City takes precautions in advance of high winds; urges residents to remain vigilant and prepare for possible evacuations
Forecasters are calling for wind gusts as high as 50 mph starting after about 6 p.m. today, Thursday, Sept. 9, and lasting into early morning hours. The City of Boulder is taking several measures to help protect residents and structures should these winds push the Fourmile Canyon wildfire into the city limits.
City officials are working with employees from fire, police, Open Space and Mountain Parks, public works and Parks and Recreation to put mitigation, evacuation and other emergency plans in effect. Some specific efforts include mowing grass along the western edge of the city to reduce fuel around residential areas, planning for possible evacuations and sharing information with our community.

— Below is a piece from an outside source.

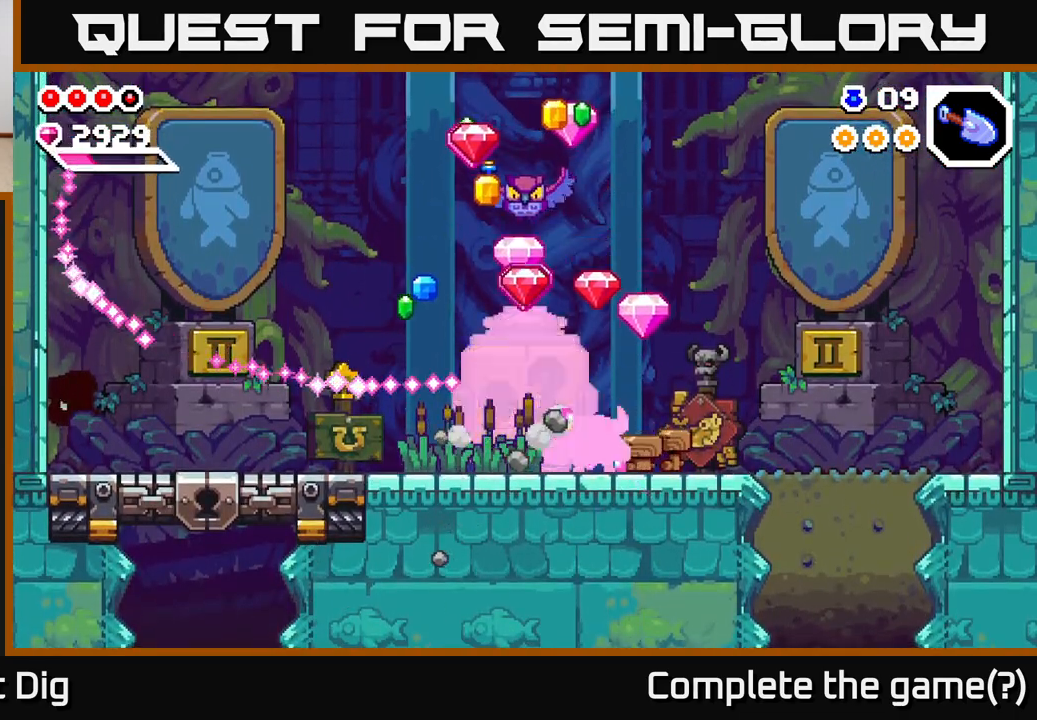
{"buttons": [], "left_stick": "right", "right_stick": "center", "events": [[200, "left_stick", "right"]]}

"We are certainly hoping for the best, but as a city, we are doing the very things we would urge residents to do - staying vigilant and planning for the worst," said City Manager Jane S. Brautigam. "While city neighborhoods have been spared a direct impact so far, this remains a volatile situation. There are concerns about the fire's path becoming less predictable and the possibility of spot fires from embers."
Residents who live west of Broadway are specifically encouraged to take the following actions:
• Clear out lawns and western areas, removing all combustibles, including firewood, lawn furniture, play equipment, grills and propane tanks.
• Do not put propane tanks inside garages. Move them to the east side of your home in a highly visible location.
• Mow tall grass and remove extra brush from the west side of your home.
• Make certain that all windows on the west side of your home are closed and keep all interior doors closed. Keep your porch light and all exterior lights on.
• Make sure you have gas in your car and park your vehicle pointed in the direction of the road.
• Prepare your take-away kit with important documents, photos, medications and other significant items and put it in your car.
• Consider making shelter arrangements with friends and family members, if possible, for you and your pets.
Brautigam, Fire Chief Larry Donner, Police Chief Mark Beckner and other city officials have been in continual communication with county, state and federal authorities, monitoring the fire and its possible impacts on the City of Boulder. The city has also provided significant resources to the firefighting, communication and evacuee support efforts.
"We are incredibly grateful for all of the work firefighters from near and far have done since Monday, and we are committed to continuing to help in all ways that we can," Brautigam said. "We hope for good news soon, but we want our residents to know that the danger has not yet passed. This is an ideal time for families to develop a plan that could be implemented on a moment's notice."
The fire department website includes a great deal of information about wildfires, including specific tips on preparing for possible evacuations. This site can be accessed at: http://www.bouldercolorado.gov/index.php?option=com_content&view=article&id=2408&Itemid=779.
The city also encourages all residents to monitor local news reports and check for up-to-date official information at http://www.boulderoem.com. If you have not already done so, sign up for emergency text alerts at http://www.boco911alert.com.
If a request to evacuate becomes necessary, residents are urged to do so immediately to help save lives and give firefighters the ability to bring in necessary equipment and crews to protect properties.
"If we reach an emergency situation, we will do everything we can to respond," Brautigam said. "We will need full cooperation from residents. I know we can count on that from our community."